Selected extract —
--

Anodyne
Friday, September 27, 2013
 

The Art of David Byrd, by Rebecca Brown

"Over the long and longer years he started to love the human beings with whom he worked.
           
The people who surrounded him had wounds. They’d been in war (the World War, Korea, Vietnam) and been rendered twitchy, mad or mute or paralytic. They were deficient, broken, wrong, rejected as an orphan from the 'normal' social/familial units of the world."
 

Thursday, September 26, 2013
 
The End of Quiet Music

"[A]fter a year spent slumped at my computer — a year during which I wrote no new music — I decided it would be my last in the industry.

What I missed most about having a label wasn’t the monetary investment, but the right to be quiet, the insulation provided from incessant self-promotion. I was a singer, not a saleswoman. Not everyone wants to be an entrepreneur.

I am not so vain to think the music world will be any worse for my absence, or that my failure had nothing to do with the quality of my music, which is dark and sad and weird. But I’m not the only casualty of the new regime. And the rising body count will include artists with far more resonance than me.

--

Written problem 1 — Which wars does the Anodyne blog page name in its passage on the art of David Byrd?
Written problem 2 — Reproduce the Anodyne blog page word for word from "The End of Quiet" to "be an entrepreneur.".

Records —
--

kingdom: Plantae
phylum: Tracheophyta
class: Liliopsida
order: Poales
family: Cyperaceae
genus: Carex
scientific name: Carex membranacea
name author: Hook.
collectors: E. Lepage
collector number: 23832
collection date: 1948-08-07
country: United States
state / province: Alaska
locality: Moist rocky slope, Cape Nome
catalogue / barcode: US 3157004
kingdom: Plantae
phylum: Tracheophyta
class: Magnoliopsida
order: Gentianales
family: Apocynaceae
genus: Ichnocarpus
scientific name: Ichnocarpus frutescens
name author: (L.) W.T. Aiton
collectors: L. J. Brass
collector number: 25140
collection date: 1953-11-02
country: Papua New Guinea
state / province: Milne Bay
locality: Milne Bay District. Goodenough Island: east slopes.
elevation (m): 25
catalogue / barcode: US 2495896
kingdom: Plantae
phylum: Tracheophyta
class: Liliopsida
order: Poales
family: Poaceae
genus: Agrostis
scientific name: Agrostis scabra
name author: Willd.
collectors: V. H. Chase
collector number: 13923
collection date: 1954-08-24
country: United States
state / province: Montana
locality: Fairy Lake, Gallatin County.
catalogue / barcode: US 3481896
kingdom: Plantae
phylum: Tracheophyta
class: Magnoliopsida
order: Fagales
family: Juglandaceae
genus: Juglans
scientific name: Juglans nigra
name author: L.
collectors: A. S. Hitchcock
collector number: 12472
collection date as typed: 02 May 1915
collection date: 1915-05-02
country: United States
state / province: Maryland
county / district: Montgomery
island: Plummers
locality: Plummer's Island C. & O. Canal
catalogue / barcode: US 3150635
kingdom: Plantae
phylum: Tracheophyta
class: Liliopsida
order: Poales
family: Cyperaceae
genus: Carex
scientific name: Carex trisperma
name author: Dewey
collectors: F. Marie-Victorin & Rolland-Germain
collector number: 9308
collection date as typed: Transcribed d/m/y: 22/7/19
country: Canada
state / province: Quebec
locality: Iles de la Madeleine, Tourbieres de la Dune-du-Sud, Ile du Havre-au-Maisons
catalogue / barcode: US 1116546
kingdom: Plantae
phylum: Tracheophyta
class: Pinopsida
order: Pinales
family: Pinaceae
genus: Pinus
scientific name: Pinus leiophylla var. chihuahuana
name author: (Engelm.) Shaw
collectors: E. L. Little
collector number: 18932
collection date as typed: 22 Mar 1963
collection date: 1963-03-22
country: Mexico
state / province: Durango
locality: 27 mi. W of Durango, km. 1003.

--

Task result 1 — The World War, Korea, and Vietnam.

Task result 2 —
The End of Quiet Music

"[A]fter a year spent slumped at my computer — a year during which I wrote no new music — I decided it would be my last in the industry.

What I missed most about having a label wasn’t the monetary investment, but the right to be quiet, the insulation provided from incessant self-promotion. I was a singer, not a saleswoman. Not everyone wants to be an entrepreneur.